La morte di Whitney Houston squarcia il mondo della musica con un dolore improvviso, ma in qualche modo atteso. Da tempo la straordinaria cantante americana infatti si dibatteva nel tunnel delle droghe e dell’alcol, incapace di uscirne definitivamente pur avendoci provato molte volte. Whitney Houston è stata trovata morta ieri pomeriggio all’incirca verso le ore 16 ora di Los Angeles nella sua stanza dell’albergo dove alloggiava a Beverly Hills. In serata avrebbe dovuto prendere parte a una manifestazione canora dedicata al discografico che l’aveva lanciata al successo, Clive Davis, mentre proprio oggi si tengono sempre a Los Angeles le celebrazioni per i premi Grammy. Dunque è morta proprio nel momento della massima celebrazione della musica che lei ha incarnato così bene. Aveva 48 anni e il suo corpo è stato trovato dal suo attuale compagno. Al momento non ci sono ancora dettagli ufficiali per la sua morte, si ritiene forse una overdose di farmaci. Secondo Marco Mangiarotti, uno dei più importanti critici musicali italiani, contattato da IlSussidiario.net, “Whitney Houston era una donna fragile che è stata rovinata da un cattivo ragazzo, l’ex marito Bobby Brown”. Per Mangiarotti, Brown l’ha portata “in un tunnel di droga e violenza da cui non è riuscita a uscirne”. Rimane, aggiunge, una delle più grandi voci della music pop, superiore a tutte quelle che sono venute doppi di lei.
Mangiarotti, la morte di Whitney Houston: una morte annunciata o una sorpresa scioccante?
Whitney Houston ha avuto diverse possibilità di uscire dalle sue dipendenze, ma non ce l’ha fatta. Era una donna fragile che è stata rovinata da un cattivo ragazzo, l’ex marito Bobby Brown, che l’ha portata in un tunnel di droga e violenza. Sostanzialmente l’ha condotta a un vita di dipendenze totalmente negative.
Una grande perdita per il mondo della musica.
Certamente, dispiace molto perché è stata la prima cantante nera dopo sua zia Dionne Warwick la quale era diventata famosa per aver cantato il repertorio pop di Burt Bacharach, a diventare la più grande in un repertorio che in realtà era un repertorio popolare per tutti. Soprattutto per il grande pubblico bianco.
Whitney Houston era però una cantante di scuola afro americana.
Whitney usciva dalla scuola del R&B pur avendo radici soul, jazz e anche gospel. Aveva una grande voce e una grande tecnica.
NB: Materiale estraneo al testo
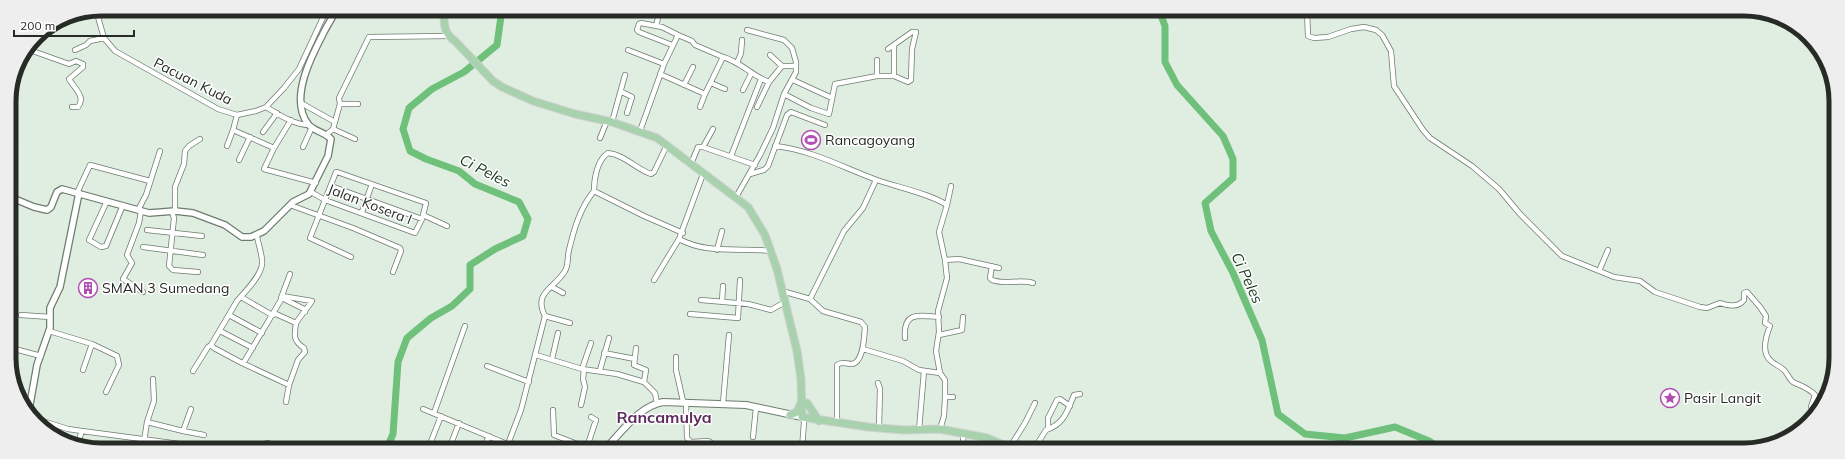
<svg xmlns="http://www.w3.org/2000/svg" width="1845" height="459" font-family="Mulish,sans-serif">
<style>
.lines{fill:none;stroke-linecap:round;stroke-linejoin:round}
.river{stroke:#6ec07a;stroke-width:7}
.minor-casing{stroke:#6e7b6f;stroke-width:6}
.tertiary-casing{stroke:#6e7b6f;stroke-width:8}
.secondary-casing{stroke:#6e7b6f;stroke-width:8}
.primary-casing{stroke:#cfd0cf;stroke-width:9}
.minor{stroke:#fff;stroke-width:4.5}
.tertiary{stroke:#fff;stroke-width:5.5}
.secondary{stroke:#fff;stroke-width:6}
.primary{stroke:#a8d2ad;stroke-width:7}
.labels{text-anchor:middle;stroke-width:3;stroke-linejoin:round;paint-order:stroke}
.street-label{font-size:14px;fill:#262b26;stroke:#fff}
.poi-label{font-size:14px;fill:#262b26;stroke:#fff;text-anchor:start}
.water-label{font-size:15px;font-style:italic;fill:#183a1e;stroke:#fff}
.quarter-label{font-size:16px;font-weight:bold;fill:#5f2e5f;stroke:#fff}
.rim{fill:none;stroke:#262b26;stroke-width:5}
</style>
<rect width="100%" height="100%" fill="#dfeee0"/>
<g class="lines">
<path class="river" d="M 1159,10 L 1165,26 L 1165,62 L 1177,85 L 1223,136 L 1233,159 L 1233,178 L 1205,203 L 1211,231 L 1233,273 L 1262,340 L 1278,414 L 1305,434 L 1345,438 L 1395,427 L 1429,441 L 1442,450
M 387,448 L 393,434 L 398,362 L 407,338 L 431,318 L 452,306 L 470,289 L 470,265 L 495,249 L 523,236 L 528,219 L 519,202 L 475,184 L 459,171 L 426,159 L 410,151 L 403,129 L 409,108 L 432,89 L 464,72 L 497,45 L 502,9"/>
<defs>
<path id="minor" d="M 96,10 L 104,38 L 115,51 L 218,109 L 237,115 L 256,111 L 266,107 L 284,88 L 299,69 L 327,9
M 1307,10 L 1308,36 L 1314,38 L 1328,37 L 1351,29 L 1364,27 L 1376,30 L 1382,35 L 1391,51 L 1394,86 L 1423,130 L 1430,138 L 1472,166 L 1499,189 L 1520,214 L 1562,256 L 1614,277 L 1640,281 L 1655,292 L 1700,307 L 1707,308 L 1720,303 C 1728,306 1738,308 1744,300 L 1744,293 L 1747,292 L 1760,307 L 1766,316 L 1765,323 L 1770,326 C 1766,336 1761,353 1771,361 C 1775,365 1780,366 1784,370 C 1787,373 1790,380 1793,382 C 1801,386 1809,388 1815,395 L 1811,407 L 1814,410
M 656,26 L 660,10
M 678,35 L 692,41 L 695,45 L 723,57
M 27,49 L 69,64 L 76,61 L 83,64 L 83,67 L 69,79 C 75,89 86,97 78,107 L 72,107
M 888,49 L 912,32 L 916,32 L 912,49 L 911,80 L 908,82 L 894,76
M 75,50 L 86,45 L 90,41 L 104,38
M 628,50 L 664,64
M 770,55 L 782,66
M 737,63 L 741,53 L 742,40
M 660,74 L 705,94 L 723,57 C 741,62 752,76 769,82 L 782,66 L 796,66
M 877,76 L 877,60
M 793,80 L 832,98
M 711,83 L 725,89
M 684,85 L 693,67
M 743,90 L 751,74
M 622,92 L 632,97 L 627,113
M 784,94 L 811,108 L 829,114 L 835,84 L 877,76 L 894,76 L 894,45
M 301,103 L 335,122
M 340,104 L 339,98 L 369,37 L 448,36
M 266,107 C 278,114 294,125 309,125
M 700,107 L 705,94
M 757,107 L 769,82
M 237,115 L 233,130 L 274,148 L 291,120
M 612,122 L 625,75
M 333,129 L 340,104 L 358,104
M 640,131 L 664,64 L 678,35 L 662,27 L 641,23 L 639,24 L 637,30 L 639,32 L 672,45
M 263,132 L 277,113
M 326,135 L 333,129 L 355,139
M 600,138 L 607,121
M 227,146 L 233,130
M 775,146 C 812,150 844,168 877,180 C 897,187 931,194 947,205 L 939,232 L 945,260 L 947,278 L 938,311 L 939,332 L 936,351 L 940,373 L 945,380 L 945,397 L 953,397
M 303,147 L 312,127
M 703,147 L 755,165
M 274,148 L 264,169 L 316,183
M 731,156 L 761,79
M 239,160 L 250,137
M 691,164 L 698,147 L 703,147 L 713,129
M 703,174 L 679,239 C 708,255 740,247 772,251
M 750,174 L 764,170 L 768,166 L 787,115 L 791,112 L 825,125
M 331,186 L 422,219
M 594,191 L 644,216 L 683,233
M 311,192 L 325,200 L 415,233 L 422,219 L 426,203 L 337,172 L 336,172 L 310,238 L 351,257
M 77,193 L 90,165 L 150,181
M 736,197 L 760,155 L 773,128 L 784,94 L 796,72 L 796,62 L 792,48 L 784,40 L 747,30
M 107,201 L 89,240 L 101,247 L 106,246 L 123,205
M 290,205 L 353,228 L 400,248 L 401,251 L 393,272
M 947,205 L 951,186
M 10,206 L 14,199
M 138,210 L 146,195 L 160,151
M 141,211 L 139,223 L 127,255 L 132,263 L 123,279 L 143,292
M 175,211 L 175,187 L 184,164 L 185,151 L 189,146 L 200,139
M 172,212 L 174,218 L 169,266 L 173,270 L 198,272
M 362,212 L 372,184
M 423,215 L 447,226
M 147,230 L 202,236
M 143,247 L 203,255
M 717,250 L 722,231
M 945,260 L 959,259 L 999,268
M 992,266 L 990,278 L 992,280 C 1005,285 1019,279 1033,283
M 1599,271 L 1608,250
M 654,280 L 679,239
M 552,287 L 563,293
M 782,291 L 810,299
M 282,296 L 312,301 C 307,309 301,315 296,323 L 276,314 L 272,315 L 282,298 L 304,309 L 305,312
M 241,297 L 272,315 L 244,362 L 242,363 L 214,348 L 211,345 L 237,301 C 245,292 261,276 262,264 C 263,256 258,244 257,236
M 281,298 L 290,274
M 701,300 L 748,304 L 771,310 L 785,302
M 722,302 L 723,286
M 690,314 L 738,318 L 740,280
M 21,315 L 50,317
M 229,315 L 262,333
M 545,316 L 570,323
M 49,331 L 92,344 L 117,356 L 119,365 L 106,392
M 220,331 L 253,348
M 939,335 L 962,330 L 963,317
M 905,338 C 903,312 917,315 939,317
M 11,348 L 41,356
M 636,348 L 634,365 L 646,370 L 644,382
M 863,349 L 903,361 L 919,370 L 940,373
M 604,353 L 635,359
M 536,355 L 582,369 L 617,374 L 644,382 L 655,393 L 657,403
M 676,357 L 676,370 L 683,401
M 552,359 L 558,333
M 242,363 L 289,385 L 298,360 L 305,352 L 304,348 C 293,341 294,335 296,323
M 487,366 L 529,382
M 582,369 L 591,343
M 83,370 L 92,344
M 600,370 L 609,338
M 193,371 L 208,347 L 211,345
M 878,383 L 880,389 L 879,427
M 286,402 L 289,385
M 686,402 L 687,438 L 691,442 L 708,441 L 710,442 L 709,449
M 723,403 L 729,335
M 581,405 L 585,387 L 583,379 L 584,369
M 423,409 L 519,449
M 553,410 L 554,435 L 590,449
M 434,413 L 465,326
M 33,418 L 68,429 L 82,431 L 202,447
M 147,422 L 154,401 L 153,379
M 837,423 L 837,365 C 842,361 847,364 852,364 C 864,362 864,336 865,327 L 861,322 L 823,311 L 810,299 L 844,231 L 863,208 L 876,180
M 940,429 L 944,416 L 945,397
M 1048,429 L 1048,418 L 1057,400 L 1060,399 L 1070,406
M 919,430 L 924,371
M 183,431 L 204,435
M 753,437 L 756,408
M 267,443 L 275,445 L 279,448
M 430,444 L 441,416
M 508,444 L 521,410 L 545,316 C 533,292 554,289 565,271 C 569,264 567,257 569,250 C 574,229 580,208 594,191 C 594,179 597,160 608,153 C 625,155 636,169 651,174 L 654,172 L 667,145
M 77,445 L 82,431
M 587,447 L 596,420 L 591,417
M 1010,447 L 1025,423 L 1035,403
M 143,448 L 147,422 L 183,431 L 191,409
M 449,449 L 459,423
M 483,449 L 489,436
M 499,449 L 502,442
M 690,449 L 691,442
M 802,449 L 804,422 L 802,417
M 962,449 L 964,433
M 1034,449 L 1046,430 C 1064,424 1067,412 1074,395 L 1080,394"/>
<path id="tertiary" d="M 10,197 L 34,207 L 47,210 L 51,207 L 57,192 L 62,189 L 149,213 L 175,211 L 193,213 L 225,225 L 242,237 L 251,237 L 264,231 L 293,202 L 309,194 L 328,156 L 331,139 C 325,132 313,131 308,124 C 289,99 311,57 323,34 C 327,25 333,18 336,9
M 29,410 L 37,365 L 50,328 L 50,308 L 60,287 L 79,193"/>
<path id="secondary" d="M 605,449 C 622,432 639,406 663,402 L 746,405 L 802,417"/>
<path id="primary" d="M 444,9 C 444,23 443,33 455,41 L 493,81 L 502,87 L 533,101 L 575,114 L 612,122 L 657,138 L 748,207 L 765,235 L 777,269 L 797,351 L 801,379 L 802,417 L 868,427 L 904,430 L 940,429 L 987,438 L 1013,449
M 807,403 L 819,421
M 790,415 L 797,412 L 801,403"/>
</defs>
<use href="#minor" class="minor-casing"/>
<use href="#tertiary" class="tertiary-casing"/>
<use href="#secondary" class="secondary-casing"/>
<use href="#primary" class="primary-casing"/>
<use href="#minor" class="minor"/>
<use href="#tertiary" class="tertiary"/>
<use href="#secondary" class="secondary"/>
<use href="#primary" class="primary"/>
</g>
<defs>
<symbol id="stadium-ring" viewBox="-11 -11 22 22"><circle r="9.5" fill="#fff" stroke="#b24db2" stroke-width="1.5"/><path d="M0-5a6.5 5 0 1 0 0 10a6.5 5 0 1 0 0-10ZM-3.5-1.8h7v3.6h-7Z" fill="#b24db2"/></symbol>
<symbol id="building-ring" viewBox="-11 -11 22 22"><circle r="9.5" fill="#fff" stroke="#b24db2" stroke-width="1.5"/><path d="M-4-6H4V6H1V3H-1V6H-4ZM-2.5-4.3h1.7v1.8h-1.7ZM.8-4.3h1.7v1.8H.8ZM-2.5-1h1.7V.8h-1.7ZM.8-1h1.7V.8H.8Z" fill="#b24db2"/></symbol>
<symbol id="sight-ring" viewBox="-11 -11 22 22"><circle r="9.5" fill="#fff" stroke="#b24db2" stroke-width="1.5"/><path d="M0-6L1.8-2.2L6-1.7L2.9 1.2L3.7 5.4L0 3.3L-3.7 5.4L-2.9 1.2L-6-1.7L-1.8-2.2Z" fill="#b24db2"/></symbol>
</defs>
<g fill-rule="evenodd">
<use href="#stadium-ring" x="800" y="129" width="22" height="22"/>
<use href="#building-ring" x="77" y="277" width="22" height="22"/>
<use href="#sight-ring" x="1659" y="387" width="22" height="22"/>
</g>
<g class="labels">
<g class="street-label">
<text transform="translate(193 81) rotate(27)" y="5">Pacuan Kuda</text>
<text transform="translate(370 204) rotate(21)" y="5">Jalan Kosera I</text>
</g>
<g class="poi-label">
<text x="825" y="145">Rancagoyang</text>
<text x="102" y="293">SMAN 3 Sumedang</text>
<text x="1684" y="403">Pasir Langit</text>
</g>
<g class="water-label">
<text transform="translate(485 171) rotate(27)" y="5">Ci Peles</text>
<text transform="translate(1247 278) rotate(65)" y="5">Ci Peles</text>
</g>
<g class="quarter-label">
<text x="664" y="423">Rancamulya</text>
</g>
</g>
<path d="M0 0H1845V459H0ZM101 16H1744A85 85 0 0 1 1829 101V358A85 85 0 0 1 1744 443H101A85 85 0 0 1 16 358V101A85 85 0 0 1 101 16Z" fill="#eee" fill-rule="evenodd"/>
<path class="rim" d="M101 16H1744A85 85 0 0 1 1829 101V358A85 85 0 0 1 1744 443H101A85 85 0 0 1 16 358V101A85 85 0 0 1 101 16Z"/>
<path d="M14 30v6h120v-6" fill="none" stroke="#262b26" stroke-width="2"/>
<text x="20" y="30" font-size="12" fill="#262b26" stroke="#ffffff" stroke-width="3" paint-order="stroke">200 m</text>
</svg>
Poi il suo gusto musicale era diventato cristallizzato dalla produzione di Clive Davis il grande discografico dell’Arista Record che ha lanciato decine di artisti al successo.
Dunque aveva per così dire tradito le sue radici musicali?
Clive Davis ne ha fatto una grande stella del pop, ma così facendo l’ha ingabbiata in uno stile con la voce molto stinta che le ha dato un successo planetario, ma le ha tolto qualcosa dal punto di vista della capacità interpretativa. Whitney aveva una voce piena di dettagli che poi l’omologazione dell’industria discografica ha trasformato in una perfetta macchina vocale per decine di hit.
Che ne pensa del suo ultimo periodo musicale, del suo recente ritorno alle scene?
Personalmente ho amato molto il suo ultimo disco registrato con questa voce consumata dal dolore perché la riportava dalle parti di Billie Holiday. Quindi dalle altezze della sua tecnica e del suo strumento vocale a una interpretazione più pancia e di cuore, cose abbastanza inusuali per lei.
Ha avuto modo di vederla nel suo contestato ultimo tour di pochi anni fa?
No, In quel tour non è stata capace di recuperare quanto di buono aveva fatto nel suo ultimo disco. Non sono andata a vederla esibirsi perché avendola ascoltata nei suoi momenti migliori non volevo assistere a questo momento di grande tristezza che sono stati i suoi ultimi concerti.
In definitiva, una grande voce della storia della musica?
Sicuramente una delle grandi voci femminili del pop, molto più brava di quelle che sono venute dopo di lei. Non c’è paragone tra la qualità della sua voce e del suo talento con quante sono venute fuori in tempi recenti.